When (all right, “if”) this lockout ever gets settled, how will Bruins owner Jeremy Jacobs’ work over the last few months affect his team going forward?
Jacobs probably hasn’t made a ton of friends during the lockout (unless he and Ryan Miller settled their differences last week and became best friends, a la Stephanie Tanner and Gia; another column for another time). He’s angered players in the negotiating room (Miller), reportedly pulled rank on representatives of other teams and, though never popular with fans around Boston in the first place, has drained whatever good faith bankrolling a Stanley Cup-winning team had gotten him.
When you hear Gary Bettman talk about how much pressure he had been under to pull the make-whole provision (money to offset the players’ decreased hockey-related revenue) off the table, you can imagine that Jacobs is a part of the group of owners fighting to draw a harder line.
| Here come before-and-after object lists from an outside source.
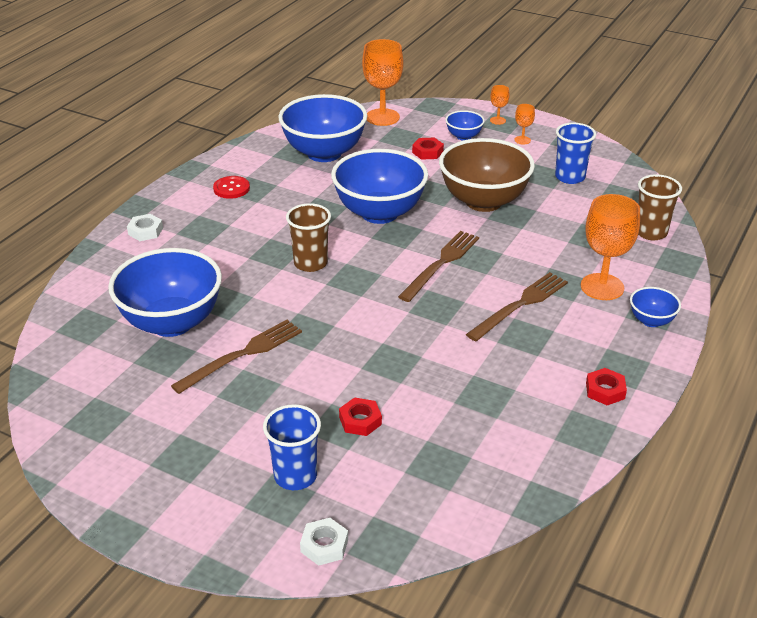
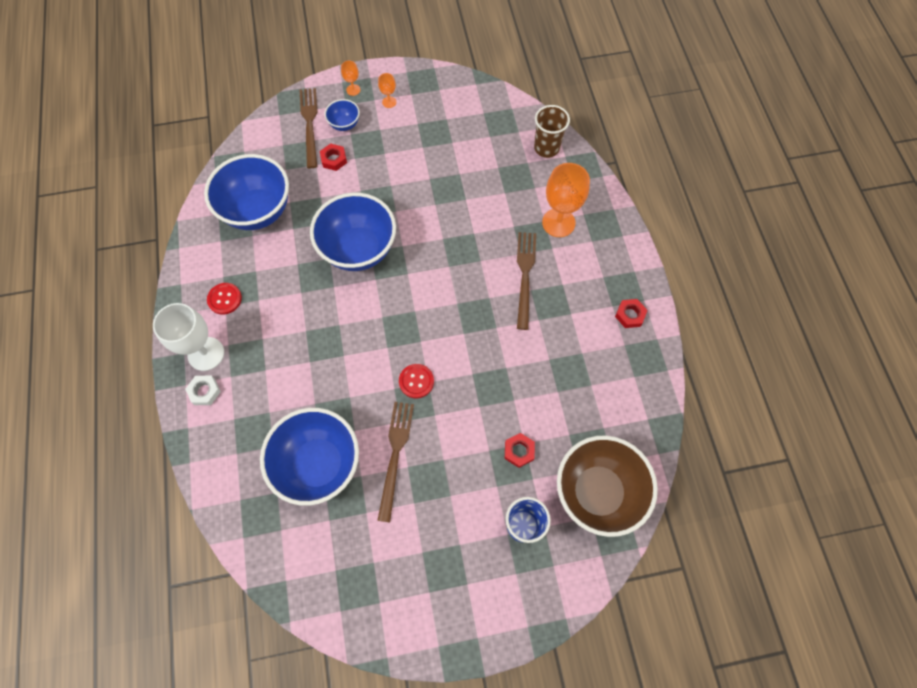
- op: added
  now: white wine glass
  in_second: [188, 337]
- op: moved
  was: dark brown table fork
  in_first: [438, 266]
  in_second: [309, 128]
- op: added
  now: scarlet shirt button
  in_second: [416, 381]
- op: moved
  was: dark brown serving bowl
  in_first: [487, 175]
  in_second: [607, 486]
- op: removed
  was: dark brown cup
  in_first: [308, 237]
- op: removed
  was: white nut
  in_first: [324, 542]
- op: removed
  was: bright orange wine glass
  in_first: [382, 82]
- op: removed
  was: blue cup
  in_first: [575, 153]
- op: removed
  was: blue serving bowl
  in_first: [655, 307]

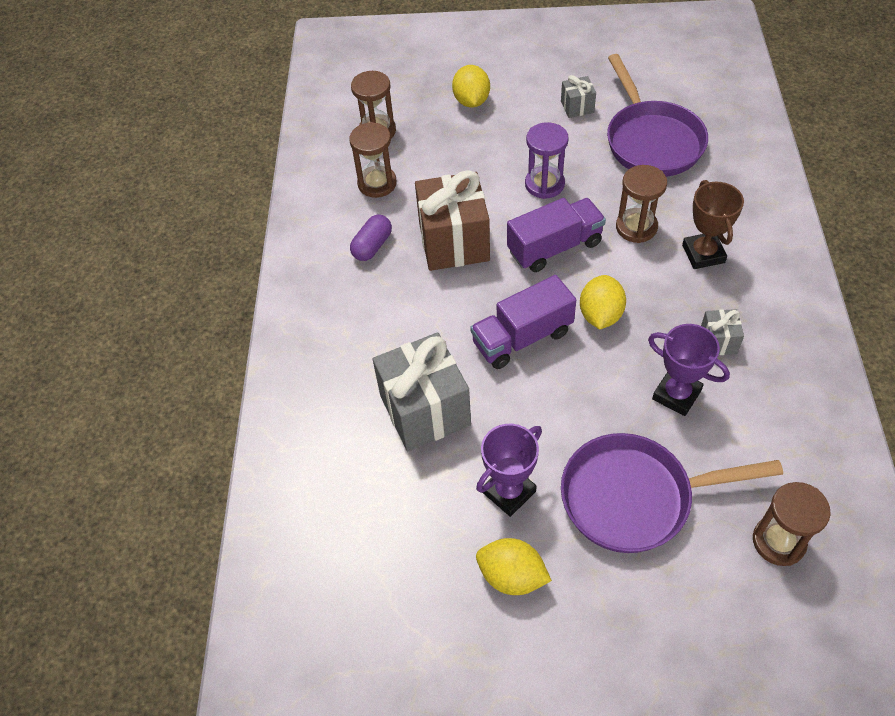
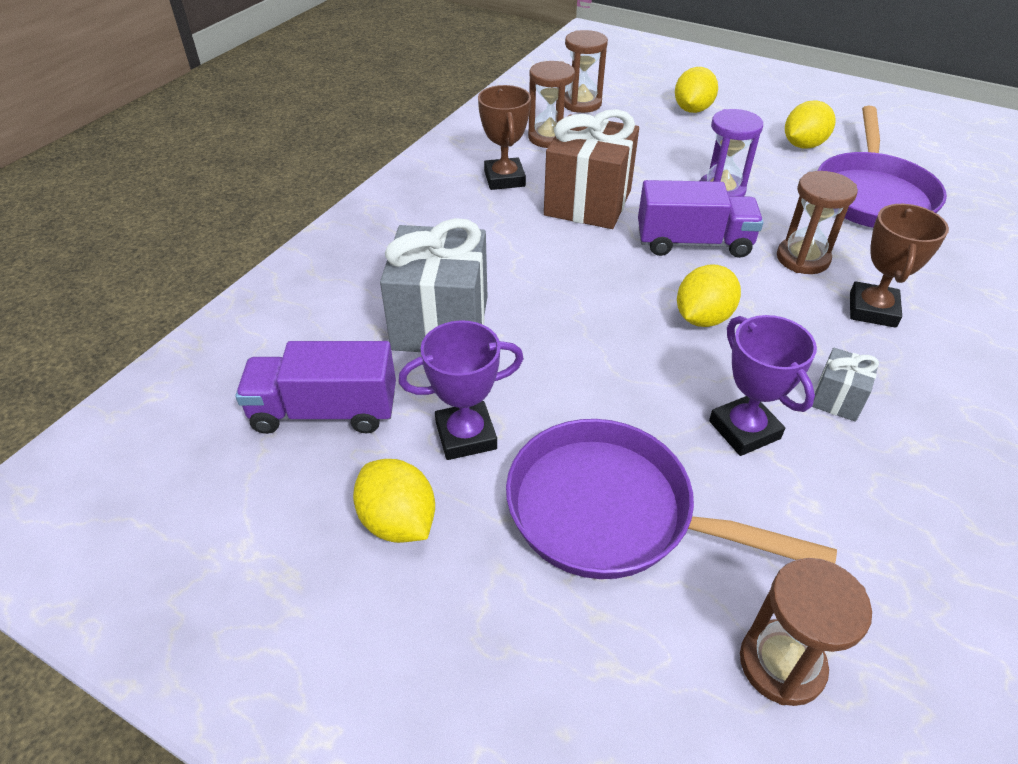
- op: moved
  was: purple truck
  in_first: [523, 322]
  in_second: [315, 387]
- op: replaced
  was: purple pill
  now: dark brown prize cup
  in_first: [371, 238]
  in_second: [504, 137]
- op: replaced
  was: grey gift
  now: yellow lemon
  in_first: [578, 96]
  in_second: [810, 124]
Jacobs has been a huge part of these negotiations, so much so that when the owners got some new faces in there last week for players/owners-only negotiations, Jacobs was one of the seven owners in the room.
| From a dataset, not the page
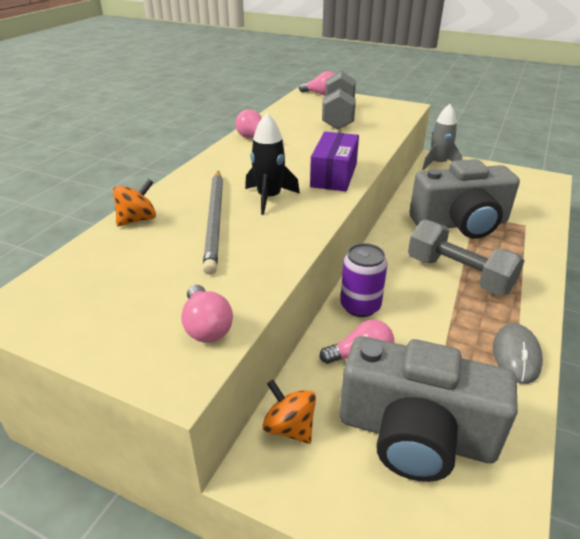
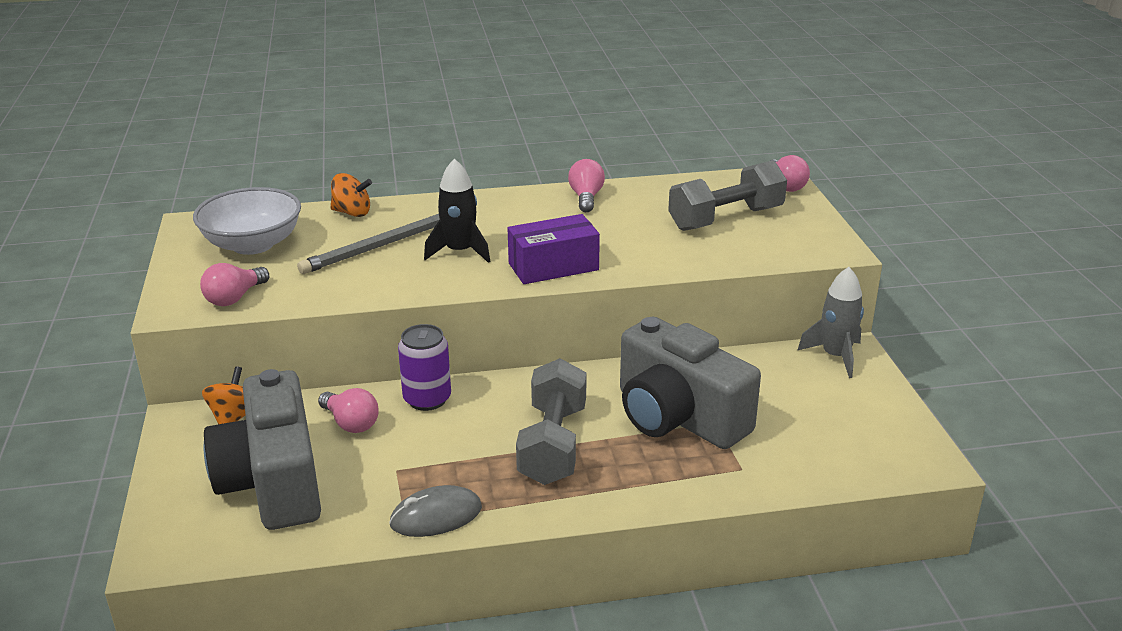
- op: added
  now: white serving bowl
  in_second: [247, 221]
For the record, the owners made mammoth strides last week by bumping up the make-whole to $300 million. Granted, they started off these negotiations so far out in Bonkersville that coming a long way doesn’t necessarily mean they’re in the right at this point. Still, a deal could have gotten done last week, and the fact that the owners’ proposal was never even put to a vote on the players’ side is what fans should really be mad about.
Whether what the owners offered last week truly is off the table remains to be seen. It’s hard to imagine they really would try to start from scratch, but it’s safe to say that whenever the new CBA is reached, the salary cap will be dropped in its second year, and that’s where Jacobs and the hard-line owners’ work will put the Bruins in a bit of a pickle.
Prior to the lockout, the salary cap for the coming (or not coming) season was set at $70.2 million. That probably won’t be case once a new CBA is reached, but assuming there’s some sort of grace period in the first year since teams prepared for the figure, the Bruins ($68,867,976 against the cap for next season) probably will be in the clear.
It’s the next year that Bruins fans should be worried about. Jim Matheson of the Edmonton Journal had an interesting piece last month that took a look at the type of trouble the Oilers would be in if the cap were to drop to $60 million in the second year of the CBA, and it's been reported that the owners have indeed proposed that $60 million cap for 2013-14. That wouldn’t be pretty for the Oilers ($48.5 million to just 14 players), but it would be even uglier for the Bruins.
The aforementioned $68 million-plus committed to the next NHL season accounts for 23 players. All of the key pieces are signed, and the B’s wouldn’t face any issue roster or money-wise. Yet two seasons from now (another reason to hate the lockout: It's a pain having to make references to “the next season” and “two seasons from now” instead of “this year” and “next year”), the Bruins would have $57,351,310 committed against the cap to only 16 players.
Furthermore, none of those players are named Tuukka Rask. In fact, none of them play goalie, as backup Anton Khudobin also will be a free agent, though he’ll be unrestricted while Rask will be restricted. Among the other players set to become free agents after next season are Andrew Ference and Nathan Horton.
If the cap were to be $60 million, the Bruins would have less than $3 million to both fill out their roster and sign perhaps the most important piece of their future in Rask. Remember, Rask signed a one-year, $3.5 million deal this summer so he could turn his next season into a more lucrative payday. Even if Rask has a so-so season and gets a deal with the same $3.5 million cap hit, the B’s would have to shed salary to retain him.
Of course, this was a scenario that everyone, including the Bruins, saw coming before the lockout. Peter Chiarelli and the B’s signed Milan Lucic (three years at $6 million per), Tyler Seguin (six years at $5.75 million per) and Brad Marchand (four years at $4.5 million per) prior to the lockout knowing that even if they didn’t have to shell out the full amount on the contracts depending on the CBA, an ugly cap situation might be in the team’s future.
“I’m taking the approach that if we have to shuffle our roster, delete from our roster, to get to a level of salary, then it will be hard from the perspective of trading players,” Chiarelli said in September after signing Seguin. “But I’d rather have the players [signed]. I’d rather have them locked up, I’d rather have them committed in what I think is a responsible framework, a working framework in light of where the CBA will go. Then I’d rather try and deal with it, with those players in the mix, players that we know.”
There’s still a ton to be sorted out, starting with a new collective bargaining agreement. Assuming the owners don’t really pull what they’ve offered off the table, it’s hard to imagine a new CBA being more than a couple of weeks away. Once that comes, a lot of teams will have to adjust accordingly, and the Bruins’ future cap number might be among the things that needs addressing.